1. Keep the big vision in sight.
A big vision will take you far. I put this tip first because when things go wrong on the path to your success, and they will, keeping the big vision in mind will enable you to steer your way back to a successful course. It may not always be the course you imagined, but your big vision becomes your north star, which in turn helps you navigate and orient yourself through the darkness. I believe in this so much, I even co-wrote a book on the subject with my brother. Your vision is your foundation, compass and celestial beacon, lighting the way forward.

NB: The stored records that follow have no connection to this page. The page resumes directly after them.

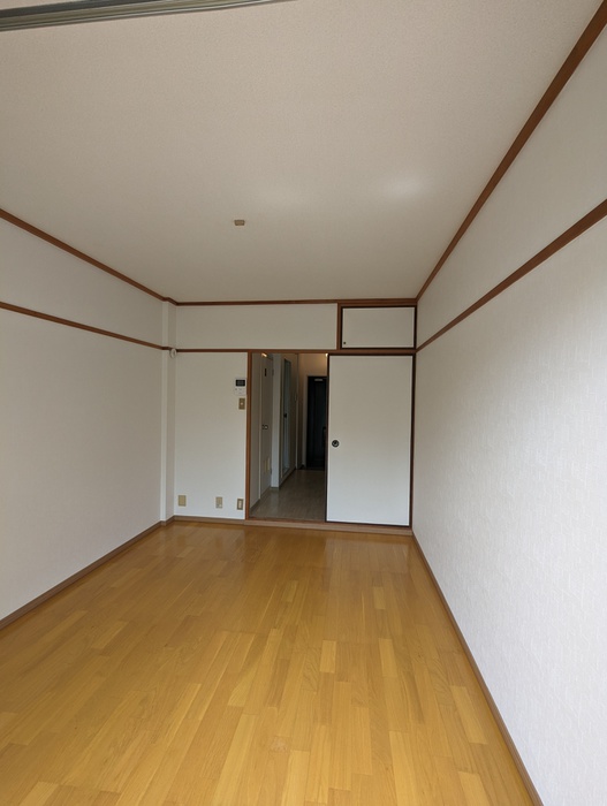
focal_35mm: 16
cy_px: 403
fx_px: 373
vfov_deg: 94.4
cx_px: 304
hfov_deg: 78.2
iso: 61
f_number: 2.2
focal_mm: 2.35
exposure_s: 1/140
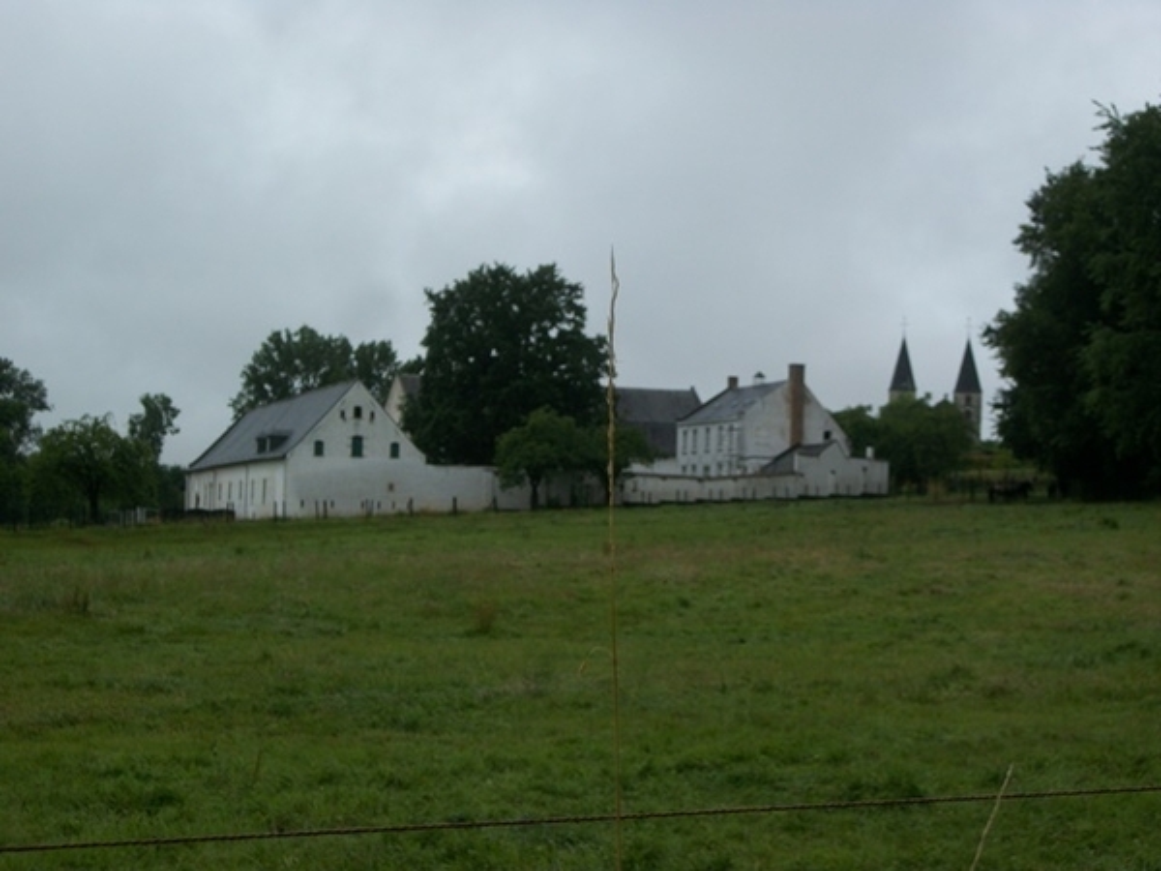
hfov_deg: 25.3
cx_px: 580
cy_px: 436
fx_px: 2583
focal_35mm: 77
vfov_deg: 19.1
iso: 80
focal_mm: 13.7
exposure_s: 1/800
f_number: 4.6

2. Fuel your vision with perseverance.
What should go hand-in-hand with a big vision is the perseverance you’ll need to keep moving forward. If you’re a Game of Thrones watcher, there was a great line in a recent episode when Stannis Baratheon was being advised about the lack of wisdom in starting a battle in the snow. He responded: “We march to victory or we march to defeat, but we go forward, only forward.”
Sometimes, when things get challenging on your path as an entrepreneur, you have to commit yourself to moving forward, regardless of the discomfort and fear surrounding the next steps. When you fuel your big vision with perseverance and the spirit of “only forward,” you eventually meet your success.
3. Make a plan, but be flexible.
You need a few sets of plans, even if each is only a few pages. A business plan, with an accompanying marketing outline, are important blueprints for success. They help you map out the major landmarks of the road ahead, define your success and break the journey into important metrics you can track your progress against.
I’m not one for a giant, robust plan nobody will access, but I do advocate a more modest go-to plan that can act as your basic instruction manual and hold you accountable to specific numbers. The reason I don’t support highly detailed plans is that I believe you need the flexibility to alter the course as necessary. Sometimes, large changes to the plan will be necessary.